6. La gente debería pensar y actuar como yo.
7. Si soy amable y atento con alguien, esa persona debería tratarme igual.
Los efectos saludables de la virtud.
El filósofo Comte-Sponville define la virtud como una fuerza que actúa o que tiene la
potencialidad de actuar. La virtud de una planta o de un medicamento es curar; la de un
cuchillo, cortar; la de un hombre, actuar humanamente.

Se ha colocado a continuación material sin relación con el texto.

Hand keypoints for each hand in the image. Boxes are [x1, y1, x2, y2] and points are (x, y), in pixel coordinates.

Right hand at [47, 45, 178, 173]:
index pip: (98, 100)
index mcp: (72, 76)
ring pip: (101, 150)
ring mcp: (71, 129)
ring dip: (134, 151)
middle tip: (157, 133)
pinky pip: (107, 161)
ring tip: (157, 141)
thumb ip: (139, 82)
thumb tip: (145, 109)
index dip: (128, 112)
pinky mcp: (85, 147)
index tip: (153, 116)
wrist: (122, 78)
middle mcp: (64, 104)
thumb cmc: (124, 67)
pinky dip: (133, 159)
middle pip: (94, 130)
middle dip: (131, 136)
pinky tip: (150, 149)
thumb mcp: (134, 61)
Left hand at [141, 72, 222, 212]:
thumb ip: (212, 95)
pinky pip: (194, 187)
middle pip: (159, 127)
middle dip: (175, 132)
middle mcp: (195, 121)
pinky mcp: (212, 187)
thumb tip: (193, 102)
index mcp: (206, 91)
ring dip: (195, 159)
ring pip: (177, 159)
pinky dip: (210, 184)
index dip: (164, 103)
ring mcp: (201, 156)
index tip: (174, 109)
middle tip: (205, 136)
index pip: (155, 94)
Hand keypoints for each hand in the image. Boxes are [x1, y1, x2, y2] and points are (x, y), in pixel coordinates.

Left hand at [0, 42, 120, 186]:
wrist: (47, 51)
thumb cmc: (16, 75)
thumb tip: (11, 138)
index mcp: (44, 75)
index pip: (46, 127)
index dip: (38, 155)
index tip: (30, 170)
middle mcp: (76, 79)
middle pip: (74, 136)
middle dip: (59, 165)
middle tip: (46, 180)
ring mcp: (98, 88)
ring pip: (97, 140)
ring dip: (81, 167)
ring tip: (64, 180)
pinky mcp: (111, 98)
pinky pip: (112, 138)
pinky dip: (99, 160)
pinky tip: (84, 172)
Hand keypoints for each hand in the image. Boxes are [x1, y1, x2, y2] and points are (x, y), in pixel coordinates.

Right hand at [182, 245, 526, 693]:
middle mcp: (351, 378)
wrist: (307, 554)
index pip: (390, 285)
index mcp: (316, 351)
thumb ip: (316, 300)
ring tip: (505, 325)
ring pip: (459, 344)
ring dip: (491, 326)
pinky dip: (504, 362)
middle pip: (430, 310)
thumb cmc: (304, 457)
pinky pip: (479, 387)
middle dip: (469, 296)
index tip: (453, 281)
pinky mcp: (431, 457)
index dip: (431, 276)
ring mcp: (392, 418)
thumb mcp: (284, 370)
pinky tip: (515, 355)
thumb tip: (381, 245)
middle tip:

Tenemos cada vez más evidencia de que aprender a sanear nuestros sentimientos auto y
hetero destructivos es mucho más saludable que mantenerlos cociéndose en el interior. Los
beneficios del perdón y del amor han sido ampliamente predicados por las distintas religiones a
lo largo de los tiempos, pero solo recientemente la psicología les ha prestado la debida
atención.
Varios estudios confirman que el que sabe perdonar recibe recompensas para su salud en
esta vida, además de las espirituales.
Perdonar puede mejorar la calidad de vida, la presión arterial, el sistema inmune y prevenir la
depresión y la ansiedad. Tiene la propiedad de revertir todas las consecuencias físicas de la
hostilidad. Tanto es así que ahora proliferan en los EEUU los seminarios para aprender a
perdonar con el fin de preservar la salud. El perdón, en términos psicológicos se define como
una reducción en la motivación de dañar al agresor y, simultáneamente, un aumento de la
motivación de actuar de modo favorable para el agresor. Quizá el objetivo sea demasiado
ambicioso, pero lo que sí es cierto es que el que perdona sale tan favorecido como el
perdonado.
Sería alentador que estos estudios sobre el perdón y la hostilidad tuvieran una influencia cada
vez mayor sobre la interacción humana cotidiana.
El monje zen Thich Nhat Hanh dedica una parte de sus enseñanzas al conocimiento y
superación de la ira. Estas son sus palabras:
“Todo necesita alimento para vivir y crecer, incluidos nuestro amor y nuestro odio. El amor es
algo vivo, al igual que el odio. Si no nutrimos nuestro amor, este puede morir. Si cortamos el
alimento a nuestra violencia, ella también morirá.”